╭─ Material to process
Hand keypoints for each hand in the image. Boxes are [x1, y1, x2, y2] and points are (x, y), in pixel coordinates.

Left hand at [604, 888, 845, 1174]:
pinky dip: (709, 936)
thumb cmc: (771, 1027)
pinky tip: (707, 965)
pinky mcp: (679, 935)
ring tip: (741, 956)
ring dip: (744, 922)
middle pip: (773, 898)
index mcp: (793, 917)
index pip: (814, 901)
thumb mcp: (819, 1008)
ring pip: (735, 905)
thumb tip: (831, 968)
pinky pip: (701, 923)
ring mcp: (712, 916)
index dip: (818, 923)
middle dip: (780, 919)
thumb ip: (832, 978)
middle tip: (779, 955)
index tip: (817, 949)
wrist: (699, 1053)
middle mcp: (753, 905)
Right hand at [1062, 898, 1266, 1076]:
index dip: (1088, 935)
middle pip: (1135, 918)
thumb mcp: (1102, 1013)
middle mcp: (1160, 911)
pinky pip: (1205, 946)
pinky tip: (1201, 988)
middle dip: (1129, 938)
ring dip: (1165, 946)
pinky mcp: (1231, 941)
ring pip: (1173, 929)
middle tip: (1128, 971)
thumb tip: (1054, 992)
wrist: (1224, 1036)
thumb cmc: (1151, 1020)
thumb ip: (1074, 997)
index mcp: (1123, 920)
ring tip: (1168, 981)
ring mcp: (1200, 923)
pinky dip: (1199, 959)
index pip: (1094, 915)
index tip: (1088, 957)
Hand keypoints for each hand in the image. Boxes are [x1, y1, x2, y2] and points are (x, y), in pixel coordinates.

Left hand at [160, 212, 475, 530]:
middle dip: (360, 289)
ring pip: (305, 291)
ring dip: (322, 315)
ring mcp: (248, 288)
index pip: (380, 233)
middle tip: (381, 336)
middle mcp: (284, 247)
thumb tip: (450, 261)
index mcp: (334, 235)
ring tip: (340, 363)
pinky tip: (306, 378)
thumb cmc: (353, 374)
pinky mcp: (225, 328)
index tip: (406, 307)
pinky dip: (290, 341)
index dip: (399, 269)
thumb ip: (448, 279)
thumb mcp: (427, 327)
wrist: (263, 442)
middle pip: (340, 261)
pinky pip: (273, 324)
╰─
╭─ Material to process
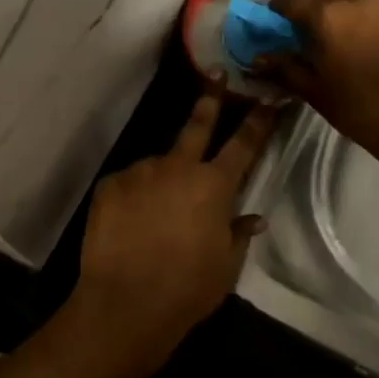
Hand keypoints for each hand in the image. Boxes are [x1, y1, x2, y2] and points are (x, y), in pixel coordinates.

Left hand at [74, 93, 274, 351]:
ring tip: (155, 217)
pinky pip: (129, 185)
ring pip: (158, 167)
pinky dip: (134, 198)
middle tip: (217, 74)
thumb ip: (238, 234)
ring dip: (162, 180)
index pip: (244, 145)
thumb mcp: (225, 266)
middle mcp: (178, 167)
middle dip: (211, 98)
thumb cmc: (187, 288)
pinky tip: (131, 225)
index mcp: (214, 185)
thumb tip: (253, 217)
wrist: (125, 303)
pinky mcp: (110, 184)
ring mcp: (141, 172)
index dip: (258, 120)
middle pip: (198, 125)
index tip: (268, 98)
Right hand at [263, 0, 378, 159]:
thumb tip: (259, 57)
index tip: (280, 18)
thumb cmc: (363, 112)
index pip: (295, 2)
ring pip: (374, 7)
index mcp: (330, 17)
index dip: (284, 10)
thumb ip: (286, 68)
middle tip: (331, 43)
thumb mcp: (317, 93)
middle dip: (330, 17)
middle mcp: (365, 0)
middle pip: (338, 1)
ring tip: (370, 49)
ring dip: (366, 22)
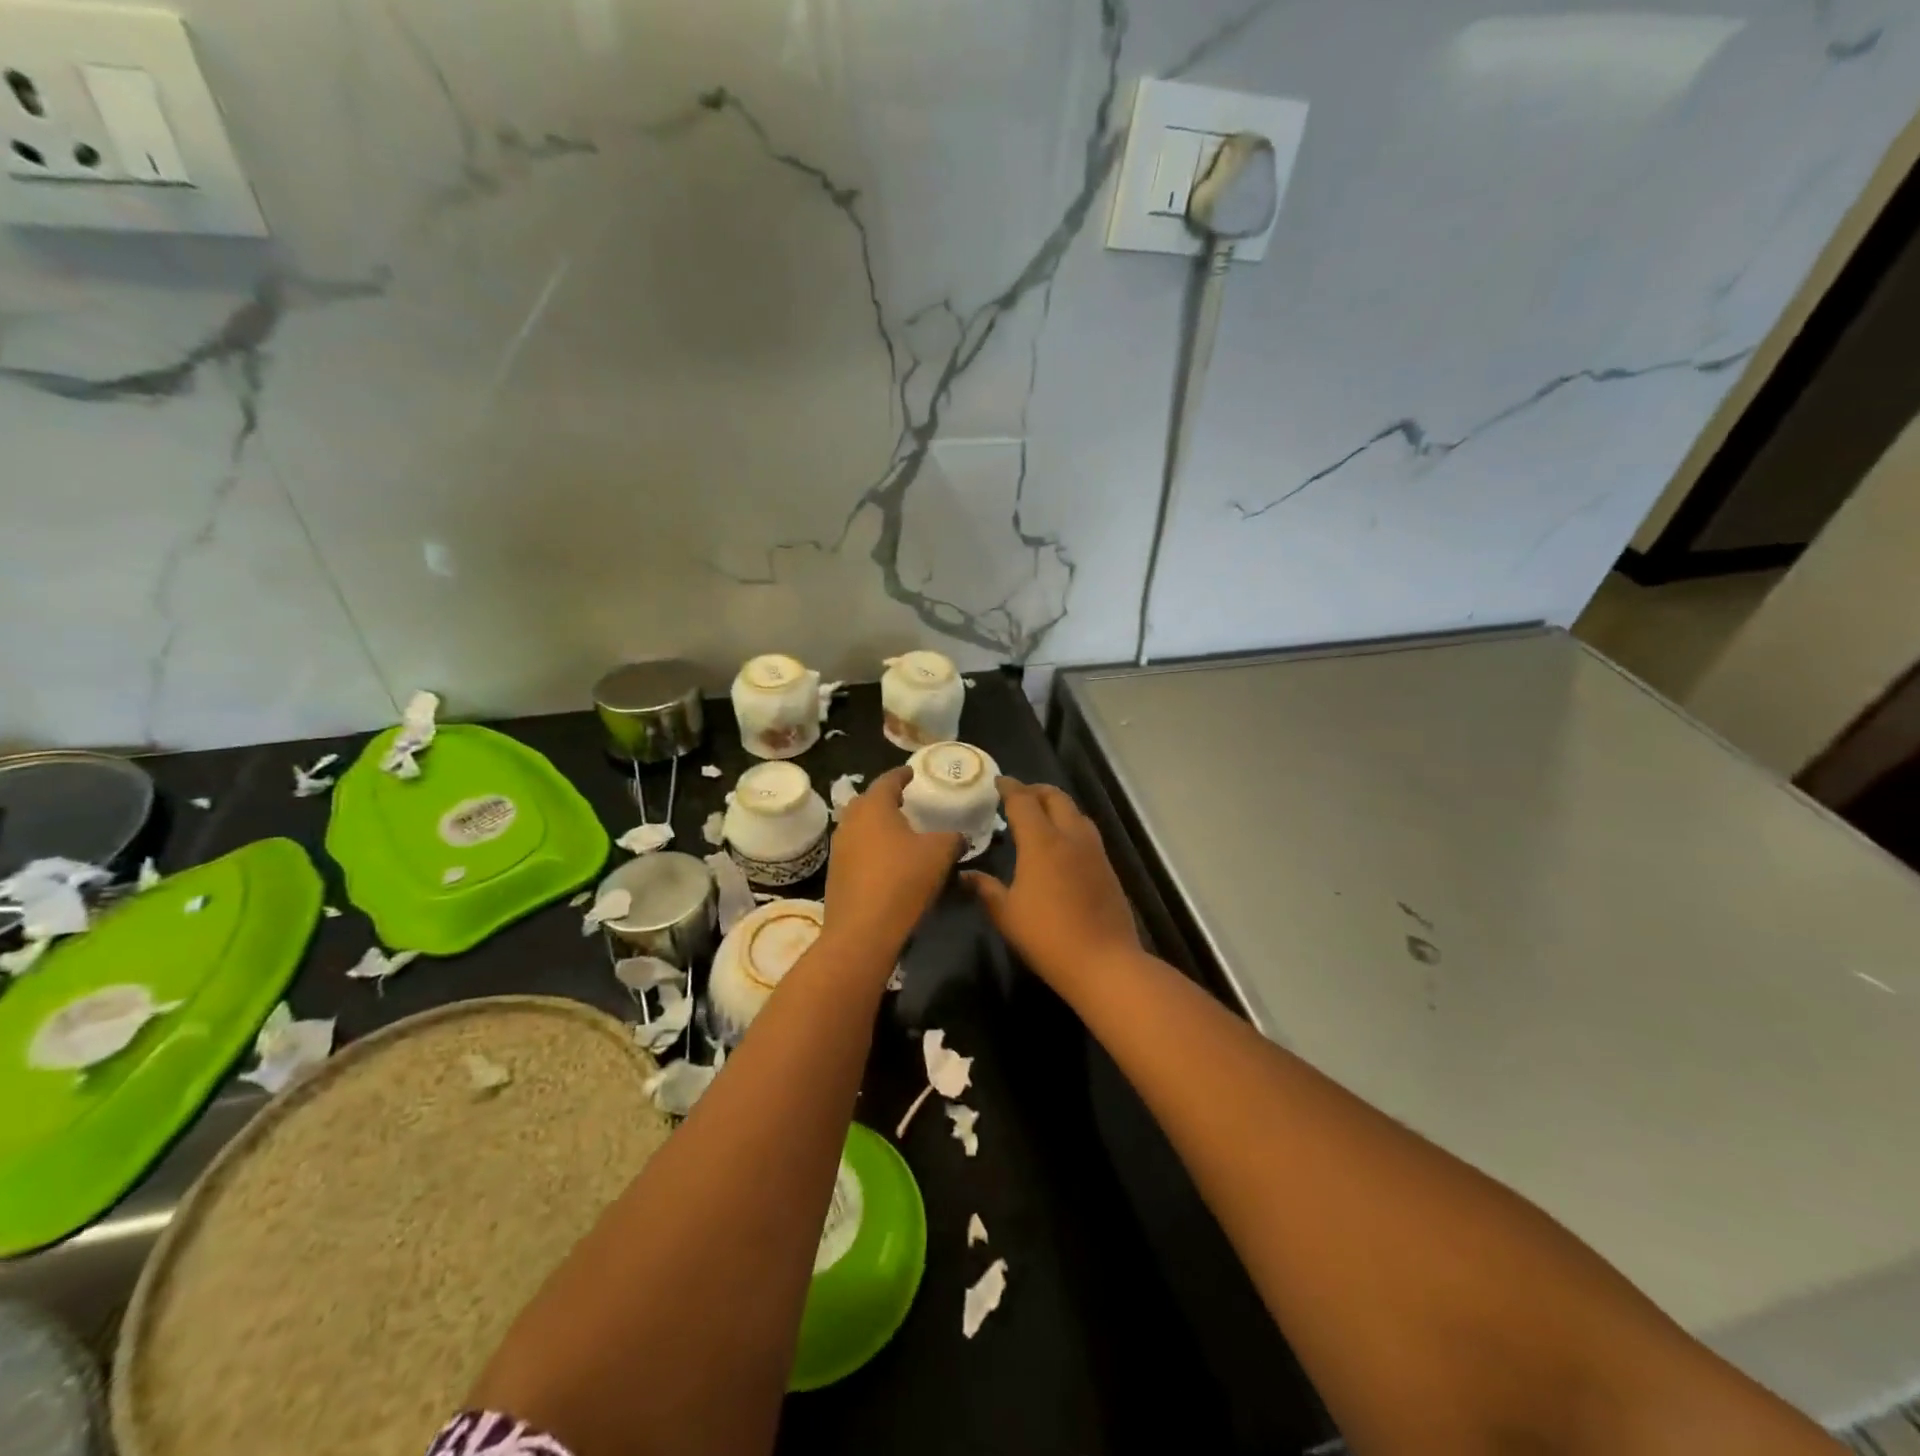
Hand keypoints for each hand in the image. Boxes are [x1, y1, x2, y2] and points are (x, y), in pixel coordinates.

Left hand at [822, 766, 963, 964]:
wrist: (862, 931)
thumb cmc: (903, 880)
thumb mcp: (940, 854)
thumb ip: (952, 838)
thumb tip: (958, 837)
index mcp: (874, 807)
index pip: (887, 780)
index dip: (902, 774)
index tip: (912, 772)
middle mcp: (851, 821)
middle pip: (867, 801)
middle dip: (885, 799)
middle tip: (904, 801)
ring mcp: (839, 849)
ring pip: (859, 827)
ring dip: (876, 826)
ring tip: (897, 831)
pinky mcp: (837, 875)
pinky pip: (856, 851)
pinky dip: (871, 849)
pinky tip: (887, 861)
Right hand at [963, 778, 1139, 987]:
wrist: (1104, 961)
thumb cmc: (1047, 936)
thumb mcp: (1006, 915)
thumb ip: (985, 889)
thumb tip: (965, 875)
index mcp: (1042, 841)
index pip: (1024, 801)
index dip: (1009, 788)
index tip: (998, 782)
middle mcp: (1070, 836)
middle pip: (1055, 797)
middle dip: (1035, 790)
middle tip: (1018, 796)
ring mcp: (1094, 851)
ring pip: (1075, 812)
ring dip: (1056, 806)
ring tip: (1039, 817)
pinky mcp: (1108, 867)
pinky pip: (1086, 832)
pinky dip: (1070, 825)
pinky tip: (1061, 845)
╰─
╭─ Material to process
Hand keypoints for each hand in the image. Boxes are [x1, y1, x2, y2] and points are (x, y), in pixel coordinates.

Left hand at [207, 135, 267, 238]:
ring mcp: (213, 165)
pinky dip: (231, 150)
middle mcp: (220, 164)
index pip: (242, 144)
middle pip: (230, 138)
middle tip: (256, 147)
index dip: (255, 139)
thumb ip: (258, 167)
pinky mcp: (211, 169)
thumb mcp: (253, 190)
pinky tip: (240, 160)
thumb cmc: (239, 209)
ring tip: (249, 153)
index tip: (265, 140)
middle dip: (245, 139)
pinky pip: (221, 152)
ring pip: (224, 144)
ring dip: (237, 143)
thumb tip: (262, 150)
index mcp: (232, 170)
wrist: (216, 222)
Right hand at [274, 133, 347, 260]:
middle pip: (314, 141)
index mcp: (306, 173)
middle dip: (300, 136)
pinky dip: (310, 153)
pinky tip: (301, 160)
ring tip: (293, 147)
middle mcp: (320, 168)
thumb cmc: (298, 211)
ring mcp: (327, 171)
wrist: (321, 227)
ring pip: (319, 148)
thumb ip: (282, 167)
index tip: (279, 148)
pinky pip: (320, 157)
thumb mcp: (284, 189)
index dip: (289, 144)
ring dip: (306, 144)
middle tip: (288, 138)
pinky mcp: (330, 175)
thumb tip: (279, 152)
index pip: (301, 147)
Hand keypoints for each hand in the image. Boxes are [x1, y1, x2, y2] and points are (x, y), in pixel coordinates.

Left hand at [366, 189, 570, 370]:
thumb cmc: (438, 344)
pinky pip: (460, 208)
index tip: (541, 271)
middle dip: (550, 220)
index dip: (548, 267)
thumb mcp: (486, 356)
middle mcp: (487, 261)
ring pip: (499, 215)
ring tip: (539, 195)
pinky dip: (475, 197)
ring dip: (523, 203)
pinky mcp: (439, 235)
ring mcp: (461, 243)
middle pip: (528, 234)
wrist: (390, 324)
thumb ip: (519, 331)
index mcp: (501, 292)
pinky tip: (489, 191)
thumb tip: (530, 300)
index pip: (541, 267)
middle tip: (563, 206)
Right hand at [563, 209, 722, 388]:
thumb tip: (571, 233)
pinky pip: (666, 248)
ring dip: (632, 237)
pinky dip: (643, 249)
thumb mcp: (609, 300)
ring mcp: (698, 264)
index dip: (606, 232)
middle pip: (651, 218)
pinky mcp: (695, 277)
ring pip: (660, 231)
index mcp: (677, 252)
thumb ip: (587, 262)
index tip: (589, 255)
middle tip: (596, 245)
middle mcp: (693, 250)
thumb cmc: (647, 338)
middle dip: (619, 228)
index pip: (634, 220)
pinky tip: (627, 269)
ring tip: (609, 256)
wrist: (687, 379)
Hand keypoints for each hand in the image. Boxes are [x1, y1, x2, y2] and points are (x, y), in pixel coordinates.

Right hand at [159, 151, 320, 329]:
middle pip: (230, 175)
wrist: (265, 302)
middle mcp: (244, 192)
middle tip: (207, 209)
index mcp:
╰─
• _To do_: Please give an exact copy of the entries above, from the line with "pinky dip: (290, 341)" down to the line with "pinky pip: (273, 324)", inclusive, and nothing else.

• _Exercise response_:
pinky dip: (290, 341)
index dip: (399, 269)
thumb ip: (448, 279)
thumb mcp: (427, 327)
wrist: (263, 442)
middle pip: (340, 261)
pinky pip: (273, 324)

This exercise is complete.